My contention is not just that modernism has done a good deal to strike at the viability of the classical music industry. It is that modernism is inherently alien to classical music. Let me explain. Our idea of the modern and new is intimately associated with technology. You can see this must be so just by looking back at what it was that got modernism going in the first place - industrialisation, the telephone, the aeroplane, the atom bomb, space travel. Now look at the symphony orchestra. A medium which hasn't changed in more than a century. No one is every going to look at a symphony orchestra again and think, "That's new". That doesn't mean the orchestra isn't one of the most wonderful collective institutions ever developed by humanity. It just means that it's never going to be cutting edge again.

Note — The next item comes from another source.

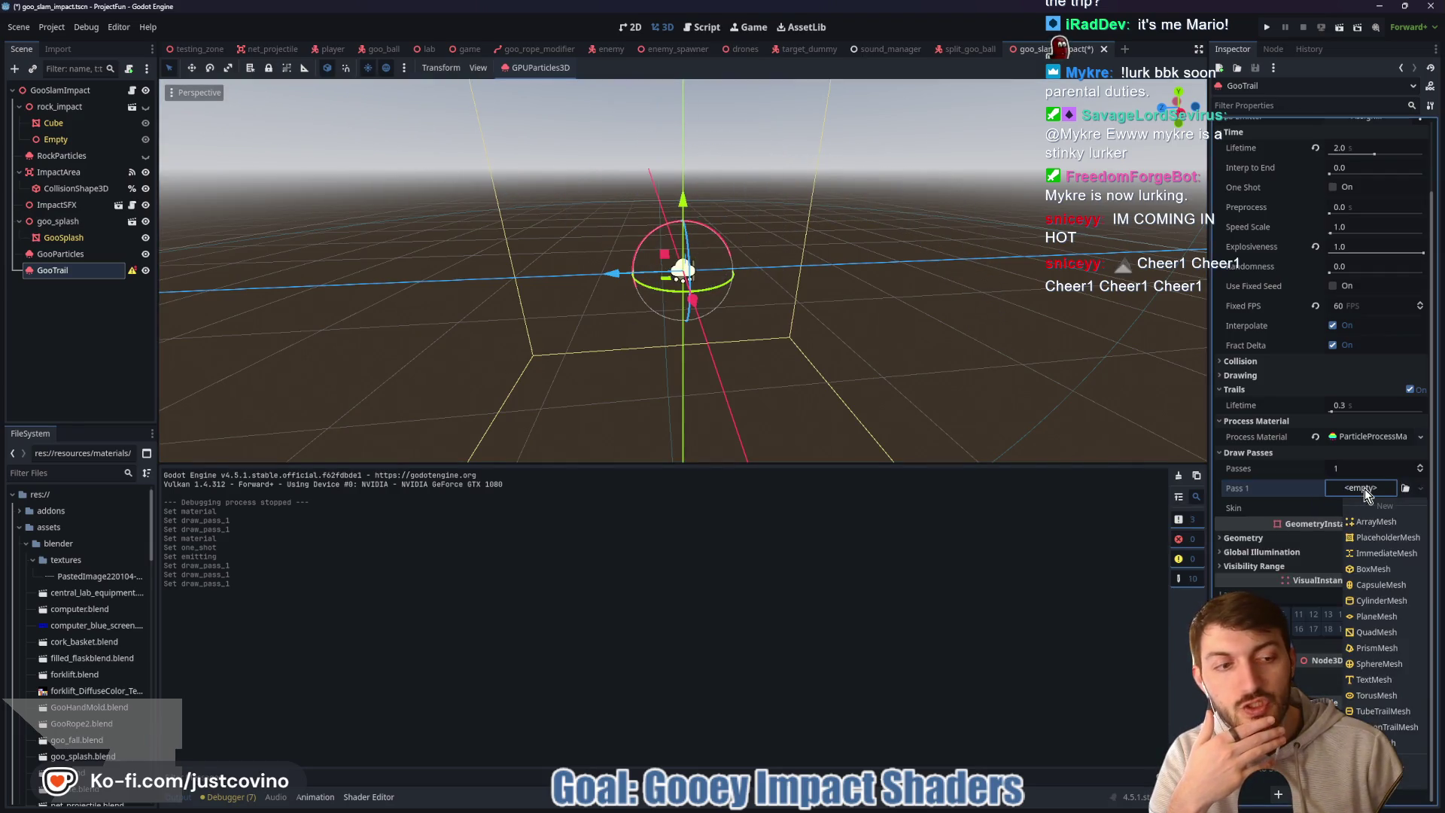
{"action": "left_click", "coordinate": [1388, 728]}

You might think that the amazing development of digital signal processing could be harnessed to acoustic instruments to give classical music the gloss of novelty. And it can, up to a point. But the core classical repertoire doesn't demand it, and in fact I can't think of a single electro-acoustic piece which has entered the orchestral repertoire, even though composers have been trying on increasingly sophisticated equipment for fifty years.

The desire to be modern and new, to be original, is hard wired into the DNA of every composition student leaving a conservatoire. But it is a chimera. How to go forward is a subject for another day, but modernism in classical music has failed to grip the public, which saw it as a misreading of its own life-experiences and which stayed away from the concert hall in droves. It has been moreover rendered impossible by the march of acoustic technology. Modernism no longer has the option of sounding new. For a time a hundred years ago it sounded new and ugly.  Now it can only sound ugly.

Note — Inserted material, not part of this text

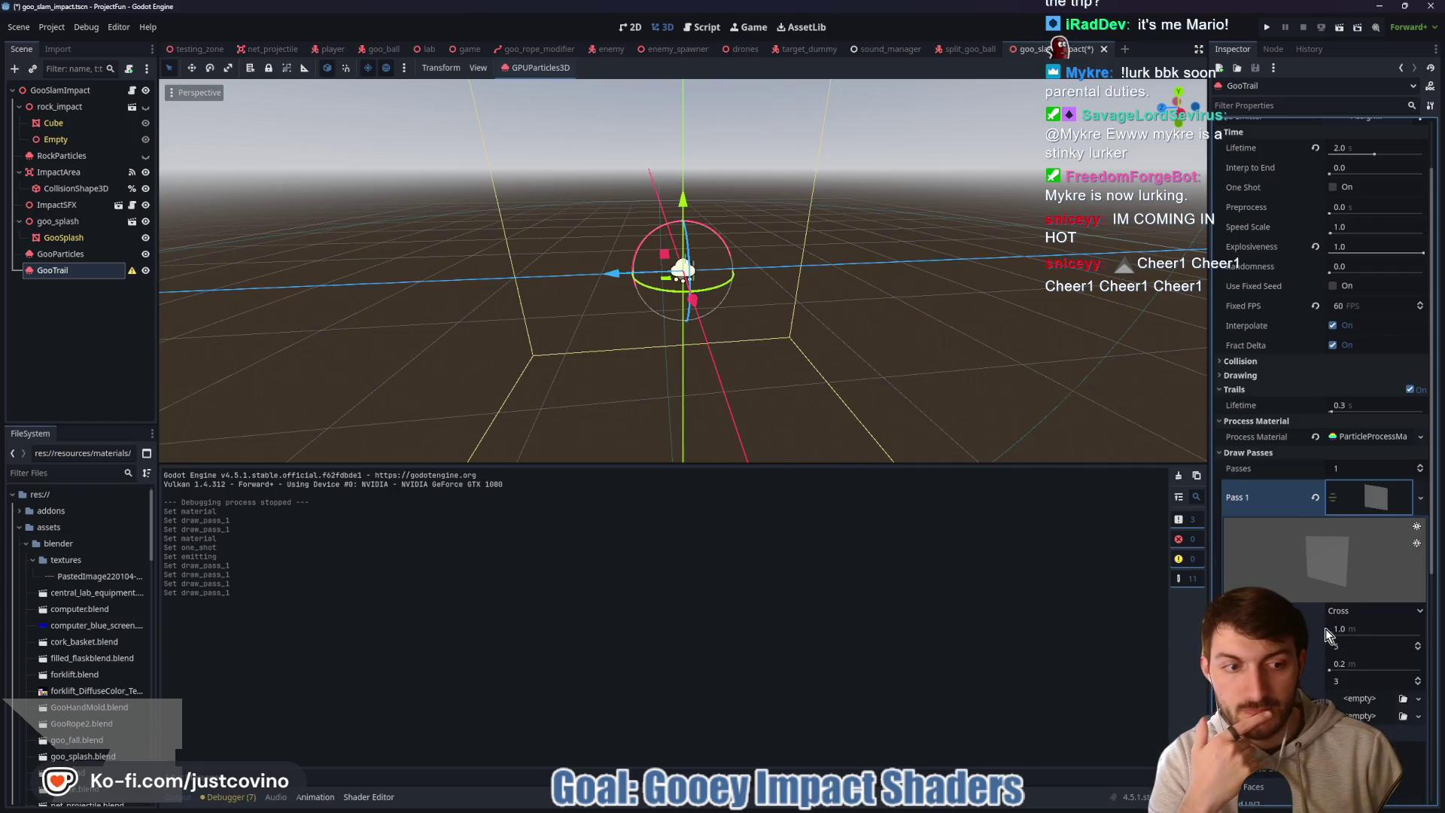
{"action": "left_click", "coordinate": [1419, 716]}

Views like these are as unpopular with the classical music establishment as they are commonplace outside it. And yet I was prompted to write this piece by an article in the Guardian today written by Mark Simpson (no relation - for the uninitiate Simpson is a fabulous clarinettist who won BBC Young Musician and is now a well-thought of young composer supported by the BBC in a way that can only make some of us sigh a little wistfully). He writes, "perhaps these changes signal . . . a diminishing belief in the value of contemporary classical music.  Stravinsky famously said that classical music is not for the masses.  His Rite of Spring was a piece that blew me away in my teenage years and aided my commitment to classical music.  But Stravinsky died during the time when the modernist movement of the 1960s and 70s was favouring intellectual procedures over purely emotional ones. The effects of this can still be seen in the reluctance of many audiences to encounter contemporary music that they fear will be jagged and atonal.  There's no denying that the great pieces of the past stirred our emotions in a way that modernism has failed to do, and audiences have been alienated as a result".

So it's not just me then. "Audiences have been alienated as a result". And what will happen is that as audiences shrink, so will the political justification for public subsidy. I went to the Royal Opera House last week, and looking around at the sleek faces of the rich and powerful in the bars and restaurants I wondered what would happen if poor people saw this, or if they knew that the ROH consumes the largest tranche of (taxpayer-funded) Arts Council spending. Modernism has helped to push (helped - there are other causes) classical music towards a place where the infrastructure of orchestras and ensembles, players and audiences, is no longer economically or politically viable. If it ever gets there that will be an awful shame.